Als Lehrerin eines Integrationskurses sind Sie vermutlich häufig erste Ansprechpartnerin für viele Belange. Mit welchen Fragen kommen die Teilnehmerinnen und Teilnehmer auf Sie zu?

Ich werde häufig gefragt, ob ich etwas übersetzen kann. Das sind dann offiziellere Schreiben oder Dokumente oder ähnliches. Manchmal ist man auch direkt Sprachmittler, dann bekommt man ein Handy in die Hand gedrückt und jemand sagt z.B. "Die Hebamme ist dran". Dann nehme ich das Telefonat entgegen und versuche anschließend der Schwangeren die Informationen verständlich zu machen. Abgesehen von den sprachlichen Hilfestellungen muss ich aber nicht viel unterstützen. Mein Eindruck ist, dass sie ganz gut zurecht kommen und wissen, wo sie sich Hilfe holen können.

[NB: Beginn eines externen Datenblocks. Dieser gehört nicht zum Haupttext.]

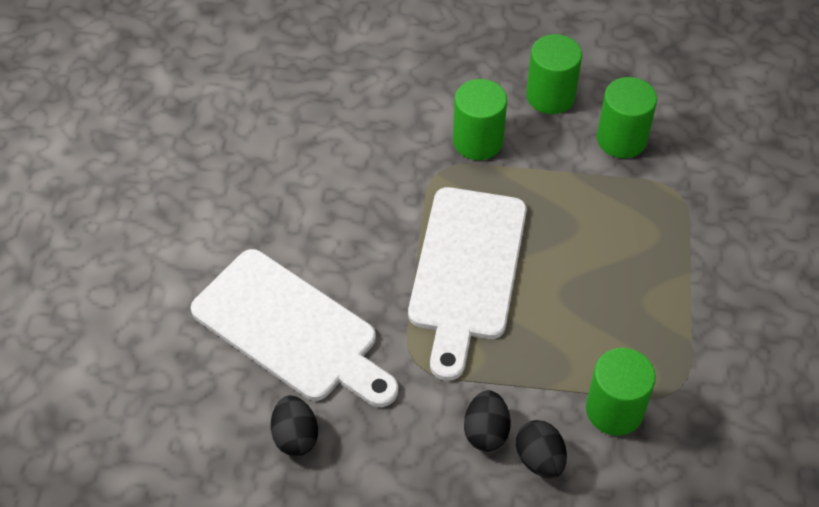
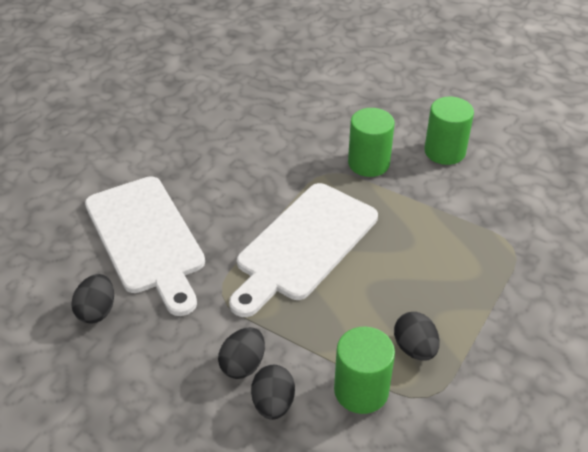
camera: 25 degrees right, 10 degrees down
(621, 139) = (486, 197): green cylinder -> none
(640, 344) = (414, 348): none -> black egg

Was macht Ihnen am meisten Spaß beim Unterrichten?

Ich liebe diese Vielfältigkeit an kulturellen Hintergründen. Es entstehen oft tolle Gespräche. Letzte Woche ging es zum Beispiel um Glücksbringer und Aberglaube. Da hat jeder aus seinem Land erzählt, woran die Menschen so glauben und welchen Gegenständen eine glücksbringende Wirkung nachgesagt wird. Eine Japanerin erzählte mir auch mal, dass sie in Deutschland kein Fahrrad fahren kann, weil die Rahmen viel zu groß sind. Auf sowas kommt man doch nicht, wenn man keinen direkten Kontakt mit den Menschen hat.

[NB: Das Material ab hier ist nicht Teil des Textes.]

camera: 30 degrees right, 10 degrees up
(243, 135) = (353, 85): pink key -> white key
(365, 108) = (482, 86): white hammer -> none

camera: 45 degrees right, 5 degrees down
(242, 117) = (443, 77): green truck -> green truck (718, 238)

Was ist ihr größter Erfolg?

Ich bin sehr glücklich, wenn meine Schüler am Ende die Prüfung bestehen. Es gibt nicht den einen großen Erfolg, sondern viele kleine. Ein Teilnehmer hat beispielsweise nach dem Kurs einen Mini-Job angenommen als Sicherheitskraft in einem Konzerthaus. Der kam dann mit Anzug und Schlips nochmal vorbei und war unheimlich stolz. Ohne den Integrationskurs hätte er das nie geschafft.